__WORK INSTRUCTION__:
For the word "trust", state the number of lines in the data that contain it, and nothing else.
*** Opening of DATA PROVIDED ***
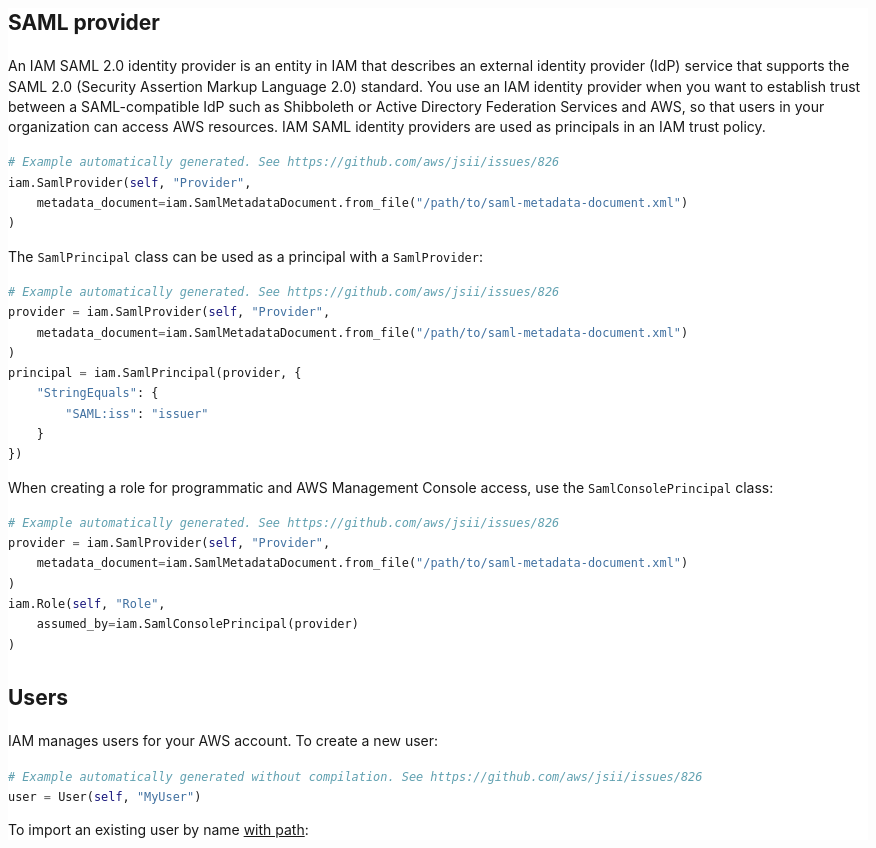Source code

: ## SAML provider

An IAM SAML 2.0 identity provider is an entity in IAM that describes an external
identity provider (IdP) service that supports the SAML 2.0 (Security Assertion
Markup Language 2.0) standard. You use an IAM identity provider when you want
to establish trust between a SAML-compatible IdP such as Shibboleth or Active
Directory Federation Services and AWS, so that users in your organization can
access AWS resources. IAM SAML identity providers are used as principals in an
IAM trust policy.

```python
# Example automatically generated. See https://github.com/aws/jsii/issues/826
iam.SamlProvider(self, "Provider",
    metadata_document=iam.SamlMetadataDocument.from_file("/path/to/saml-metadata-document.xml")
)
```

The `SamlPrincipal` class can be used as a principal with a `SamlProvider`:

```python
# Example automatically generated. See https://github.com/aws/jsii/issues/826
provider = iam.SamlProvider(self, "Provider",
    metadata_document=iam.SamlMetadataDocument.from_file("/path/to/saml-metadata-document.xml")
)
principal = iam.SamlPrincipal(provider, {
    "StringEquals": {
        "SAML:iss": "issuer"
    }
})
```

When creating a role for programmatic and AWS Management Console access, use the `SamlConsolePrincipal`
class:

```python
# Example automatically generated. See https://github.com/aws/jsii/issues/826
provider = iam.SamlProvider(self, "Provider",
    metadata_document=iam.SamlMetadataDocument.from_file("/path/to/saml-metadata-document.xml")
)
iam.Role(self, "Role",
    assumed_by=iam.SamlConsolePrincipal(provider)
)
```

## Users

IAM manages users for your AWS account. To create a new user:

```python
# Example automatically generated without compilation. See https://github.com/aws/jsii/issues/826
user = User(self, "MyUser")
```

To import an existing user by name [with path](https://docs.aws.amazon.com/IAM/latest/UserGuide/reference_identifiers.html#identifiers-friendly-names):
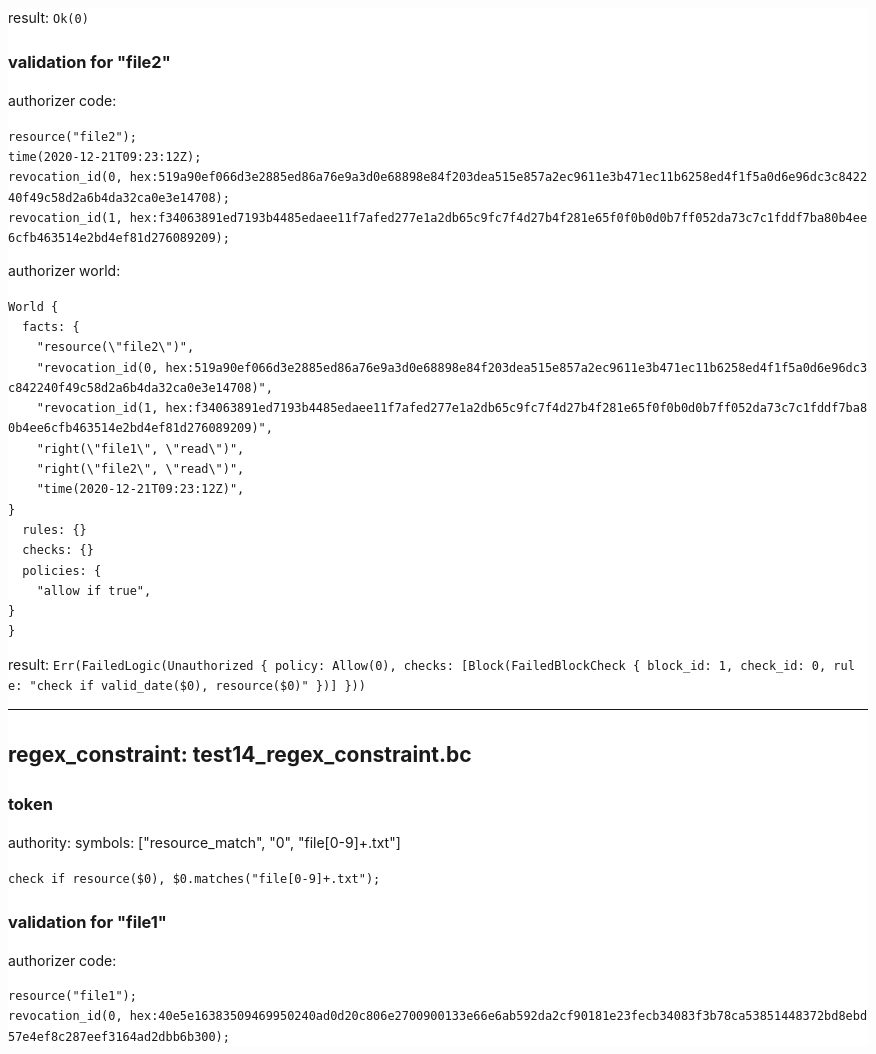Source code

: result: `Ok(0)`
### validation for "file2"

authorizer code:
```
resource("file2");
time(2020-12-21T09:23:12Z);
revocation_id(0, hex:519a90ef066d3e2885ed86a76e9a3d0e68898e84f203dea515e857a2ec9611e3b471ec11b6258ed4f1f5a0d6e96dc3c842240f49c58d2a6b4da32ca0e3e14708);
revocation_id(1, hex:f34063891ed7193b4485edaee11f7afed277e1a2db65c9fc7f4d27b4f281e65f0f0b0d0b7ff052da73c7c1fddf7ba80b4ee6cfb463514e2bd4ef81d276089209);
```

authorizer world:
```
World {
  facts: {
    "resource(\"file2\")",
    "revocation_id(0, hex:519a90ef066d3e2885ed86a76e9a3d0e68898e84f203dea515e857a2ec9611e3b471ec11b6258ed4f1f5a0d6e96dc3c842240f49c58d2a6b4da32ca0e3e14708)",
    "revocation_id(1, hex:f34063891ed7193b4485edaee11f7afed277e1a2db65c9fc7f4d27b4f281e65f0f0b0d0b7ff052da73c7c1fddf7ba80b4ee6cfb463514e2bd4ef81d276089209)",
    "right(\"file1\", \"read\")",
    "right(\"file2\", \"read\")",
    "time(2020-12-21T09:23:12Z)",
}
  rules: {}
  checks: {}
  policies: {
    "allow if true",
}
}
```

result: `Err(FailedLogic(Unauthorized { policy: Allow(0), checks: [Block(FailedBlockCheck { block_id: 1, check_id: 0, rule: "check if valid_date($0), resource($0)" })] }))`


------------------------------

## regex_constraint: test14_regex_constraint.bc
### token

authority:
symbols: ["resource_match", "0", "file[0-9]+.txt"]

```
check if resource($0), $0.matches("file[0-9]+.txt");
```

### validation for "file1"

authorizer code:
```
resource("file1");
revocation_id(0, hex:40e5e16383509469950240ad0d20c806e2700900133e66e6ab592da2cf90181e23fecb34083f3b78ca53851448372bd8ebd57e4ef8c287eef3164ad2dbb6b300);
```
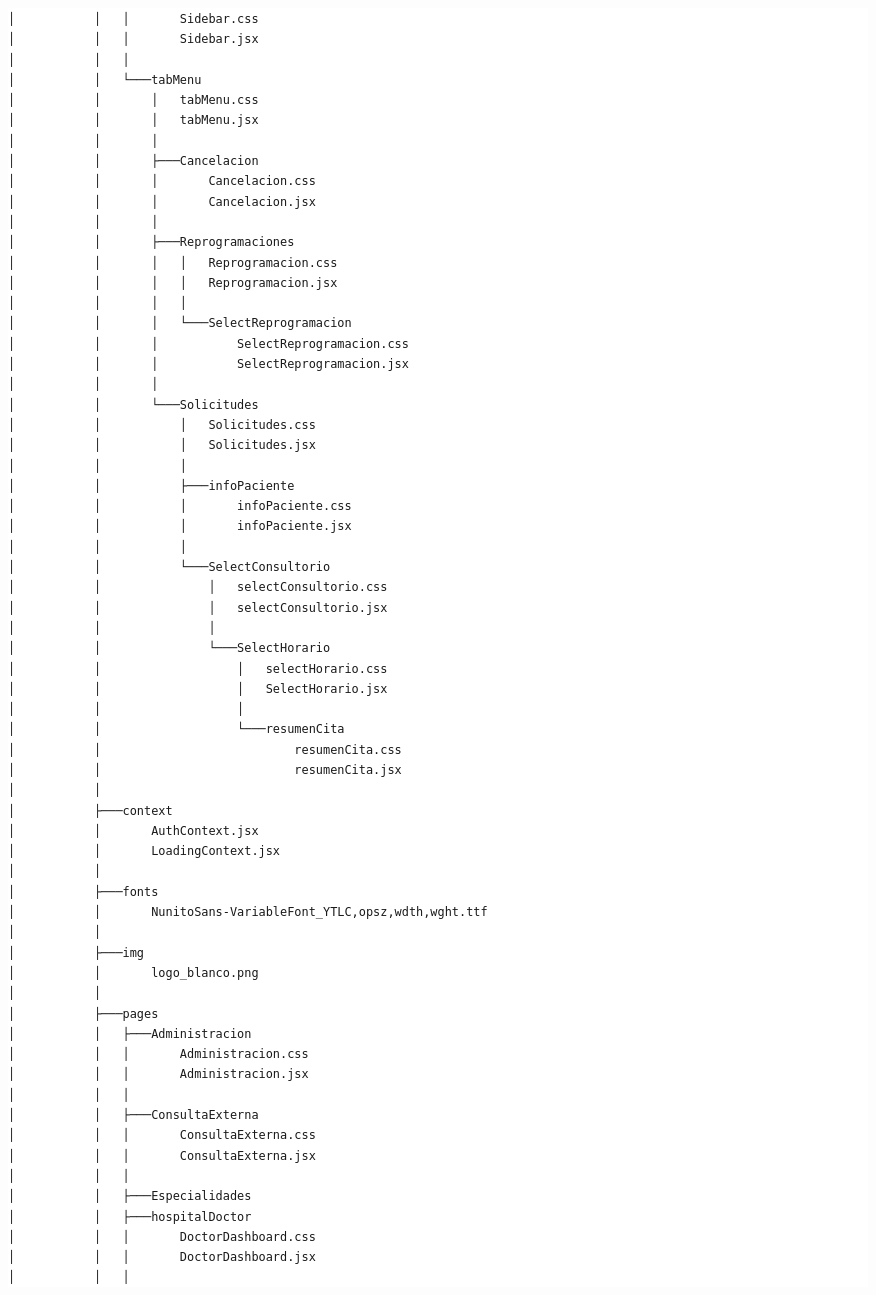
 ```
│           │   │       Sidebar.css
│           │   │       Sidebar.jsx
│           │   │
│           │   └───tabMenu
│           │       │   tabMenu.css
│           │       │   tabMenu.jsx
│           │       │
│           │       ├───Cancelacion
│           │       │       Cancelacion.css
│           │       │       Cancelacion.jsx
│           │       │
│           │       ├───Reprogramaciones
│           │       │   │   Reprogramacion.css
│           │       │   │   Reprogramacion.jsx
│           │       │   │
│           │       │   └───SelectReprogramacion
│           │       │           SelectReprogramacion.css
│           │       │           SelectReprogramacion.jsx
│           │       │
│           │       └───Solicitudes
│           │           │   Solicitudes.css
│           │           │   Solicitudes.jsx
│           │           │
│           │           ├───infoPaciente
│           │           │       infoPaciente.css
│           │           │       infoPaciente.jsx
│           │           │
│           │           └───SelectConsultorio
│           │               │   selectConsultorio.css
│           │               │   selectConsultorio.jsx
│           │               │
│           │               └───SelectHorario
│           │                   │   selectHorario.css
│           │                   │   SelectHorario.jsx
│           │                   │
│           │                   └───resumenCita
│           │                           resumenCita.css
│           │                           resumenCita.jsx
│           │
│           ├───context
│           │       AuthContext.jsx
│           │       LoadingContext.jsx
│           │
│           ├───fonts
│           │       NunitoSans-VariableFont_YTLC,opsz,wdth,wght.ttf
│           │
│           ├───img
│           │       logo_blanco.png
│           │
│           ├───pages
│           │   ├───Administracion
│           │   │       Administracion.css
│           │   │       Administracion.jsx
│           │   │
│           │   ├───ConsultaExterna
│           │   │       ConsultaExterna.css
│           │   │       ConsultaExterna.jsx
│           │   │
│           │   ├───Especialidades
│           │   ├───hospitalDoctor
│           │   │       DoctorDashboard.css
│           │   │       DoctorDashboard.jsx
│           │   │
```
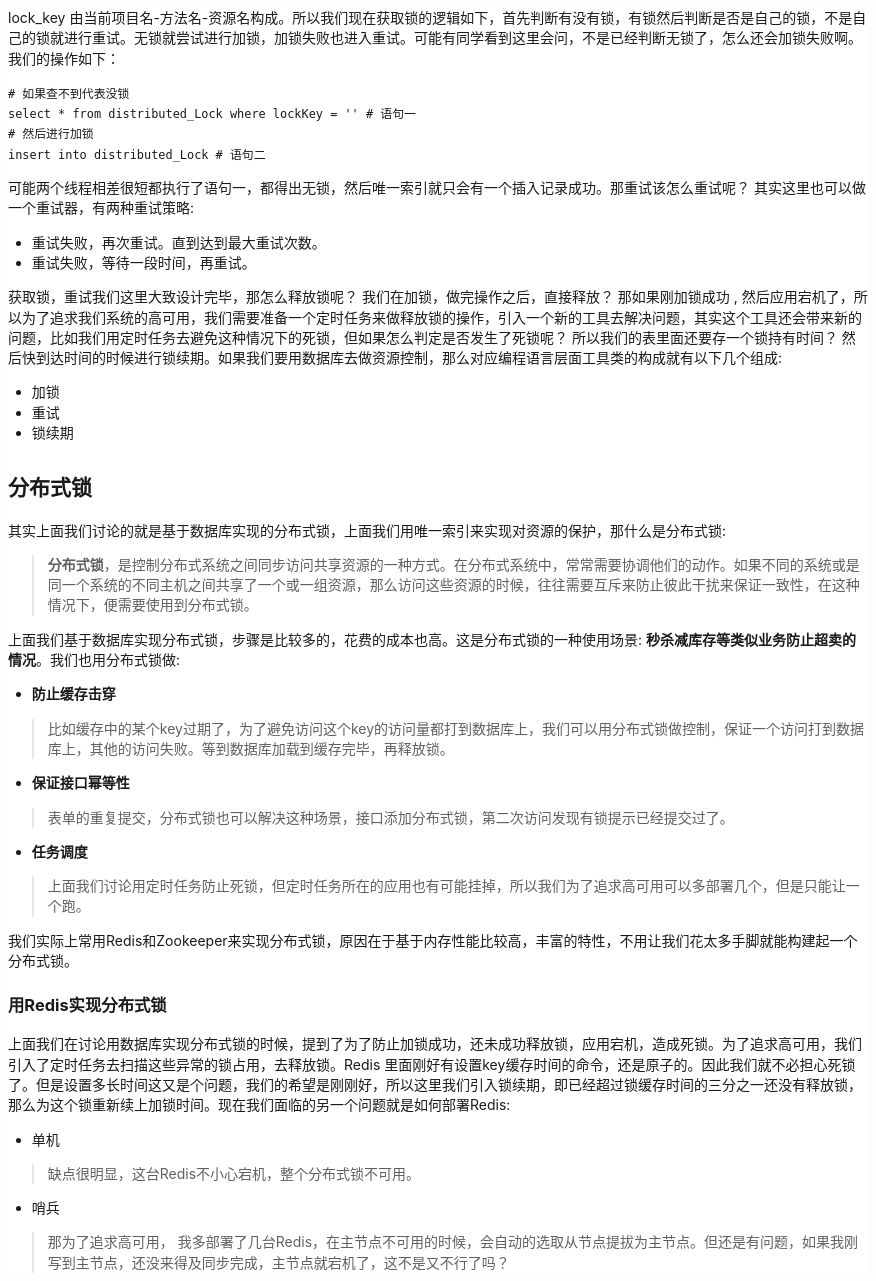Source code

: lock_key 由当前项目名-方法名-资源名构成。所以我们现在获取锁的逻辑如下，首先判断有没有锁，有锁然后判断是否是自己的锁，不是自己的锁就进行重试。无锁就尝试进行加锁，加锁失败也进入重试。可能有同学看到这里会问，不是已经判断无锁了，怎么还会加锁失败啊。我们的操作如下：

```mysql
# 如果查不到代表没锁
select * from distributed_Lock where lockKey = '' # 语句一
# 然后进行加锁
insert into distributed_Lock # 语句二
```

可能两个线程相差很短都执行了语句一，都得出无锁，然后唯一索引就只会有一个插入记录成功。那重试该怎么重试呢？ 其实这里也可以做一个重试器，有两种重试策略: 

- 重试失败，再次重试。直到达到最大重试次数。
- 重试失败，等待一段时间，再重试。

获取锁，重试我们这里大致设计完毕，那怎么释放锁呢？ 我们在加锁，做完操作之后，直接释放？ 那如果刚加锁成功 ,  然后应用宕机了，所以为了追求我们系统的高可用，我们需要准备一个定时任务来做释放锁的操作，引入一个新的工具去解决问题，其实这个工具还会带来新的问题，比如我们用定时任务去避免这种情况下的死锁，但如果怎么判定是否发生了死锁呢？ 所以我们的表里面还要存一个锁持有时间？ 然后快到达时间的时候进行锁续期。如果我们要用数据库去做资源控制，那么对应编程语言层面工具类的构成就有以下几个组成:

- 加锁
- 重试
- 锁续期

## 分布式锁 

其实上面我们讨论的就是基于数据库实现的分布式锁，上面我们用唯一索引来实现对资源的保护，那什么是分布式锁:

> **分布式锁**，是控制分布式系统之间同步访问共享资源的一种方式。在分布式系统中，常常需要协调他们的动作。如果不同的系统或是同一个系统的不同主机之间共享了一个或一组资源，那么访问这些资源的时候，往往需要互斥来防止彼此干扰来保证一致性，在这种情况下，便需要使用到分布式锁。

上面我们基于数据库实现分布式锁，步骤是比较多的，花费的成本也高。这是分布式锁的一种使用场景: **秒杀减库存等类似业务防止超卖的情况**。我们也用分布式锁做: 

- **防止缓存击穿**

> 比如缓存中的某个key过期了，为了避免访问这个key的访问量都打到数据库上，我们可以用分布式锁做控制，保证一个访问打到数据库上，其他的访问失败。等到数据库加载到缓存完毕，再释放锁。

- **保证接口幂等性**

> 表单的重复提交，分布式锁也可以解决这种场景，接口添加分布式锁，第二次访问发现有锁提示已经提交过了。

- **任务调度**

> 上面我们讨论用定时任务防止死锁，但定时任务所在的应用也有可能挂掉，所以我们为了追求高可用可以多部署几个，但是只能让一个跑。

我们实际上常用Redis和Zookeeper来实现分布式锁，原因在于基于内存性能比较高，丰富的特性，不用让我们花太多手脚就能构建起一个分布式锁。

### 用Redis实现分布式锁

上面我们在讨论用数据库实现分布式锁的时候，提到了为了防止加锁成功，还未成功释放锁，应用宕机，造成死锁。为了追求高可用，我们引入了定时任务去扫描这些异常的锁占用，去释放锁。Redis 里面刚好有设置key缓存时间的命令，还是原子的。因此我们就不必担心死锁了。但是设置多长时间这又是个问题，我们的希望是刚刚好，所以这里我们引入锁续期，即已经超过锁缓存时间的三分之一还没有释放锁，那么为这个锁重新续上加锁时间。现在我们面临的另一个问题就是如何部署Redis:

- 单机

> 缺点很明显，这台Redis不小心宕机，整个分布式锁不可用。

- 哨兵

> 那为了追求高可用， 我多部署了几台Redis，在主节点不可用的时候，会自动的选取从节点提拔为主节点。但还是有问题，如果我刚写到主节点，还没来得及同步完成，主节点就宕机了，这不是又不行了吗？
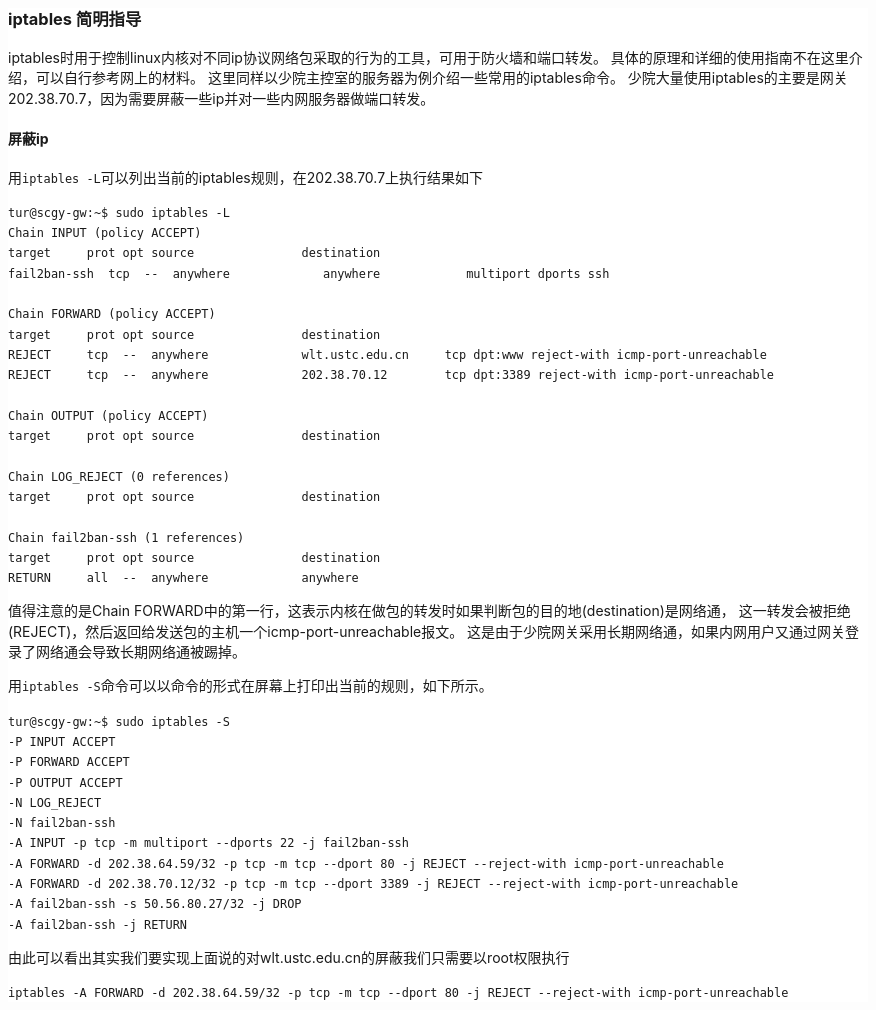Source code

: ### iptables 简明指导
iptables时用于控制linux内核对不同ip协议网络包采取的行为的工具，可用于防火墙和端口转发。
具体的原理和详细的使用指南不在这里介绍，可以自行参考网上的材料。
这里同样以少院主控室的服务器为例介绍一些常用的iptables命令。
少院大量使用iptables的主要是网关202.38.70.7，因为需要屏蔽一些ip并对一些内网服务器做端口转发。
#### 屏蔽ip
用```iptables -L```可以列出当前的iptables规则，在202.38.70.7上执行结果如下

```
tur@scgy-gw:~$ sudo iptables -L
Chain INPUT (policy ACCEPT)
target     prot opt source               destination
fail2ban-ssh  tcp  --  anywhere             anywhere            multiport dports ssh

Chain FORWARD (policy ACCEPT)
target     prot opt source               destination
REJECT     tcp  --  anywhere             wlt.ustc.edu.cn     tcp dpt:www reject-with icmp-port-unreachable
REJECT     tcp  --  anywhere             202.38.70.12        tcp dpt:3389 reject-with icmp-port-unreachable

Chain OUTPUT (policy ACCEPT)
target     prot opt source               destination

Chain LOG_REJECT (0 references)
target     prot opt source               destination

Chain fail2ban-ssh (1 references)
target     prot opt source               destination
RETURN     all  --  anywhere             anywhere
```
值得注意的是Chain FORWARD中的第一行，这表示内核在做包的转发时如果判断包的目的地(destination)是网络通，
这一转发会被拒绝(REJECT)，然后返回给发送包的主机一个icmp-port-unreachable报文。
这是由于少院网关采用长期网络通，如果内网用户又通过网关登录了网络通会导致长期网络通被踢掉。

用```iptables -S```命令可以以命令的形式在屏幕上打印出当前的规则，如下所示。

```
tur@scgy-gw:~$ sudo iptables -S
-P INPUT ACCEPT
-P FORWARD ACCEPT
-P OUTPUT ACCEPT
-N LOG_REJECT
-N fail2ban-ssh
-A INPUT -p tcp -m multiport --dports 22 -j fail2ban-ssh
-A FORWARD -d 202.38.64.59/32 -p tcp -m tcp --dport 80 -j REJECT --reject-with icmp-port-unreachable
-A FORWARD -d 202.38.70.12/32 -p tcp -m tcp --dport 3389 -j REJECT --reject-with icmp-port-unreachable
-A fail2ban-ssh -s 50.56.80.27/32 -j DROP
-A fail2ban-ssh -j RETURN
```
由此可以看出其实我们要实现上面说的对wlt.ustc.edu.cn的屏蔽我们只需要以root权限执行
```
iptables -A FORWARD -d 202.38.64.59/32 -p tcp -m tcp --dport 80 -j REJECT --reject-with icmp-port-unreachable
```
*** Close of DATA PROVIDED ***
__RESPONSE AREA__:
2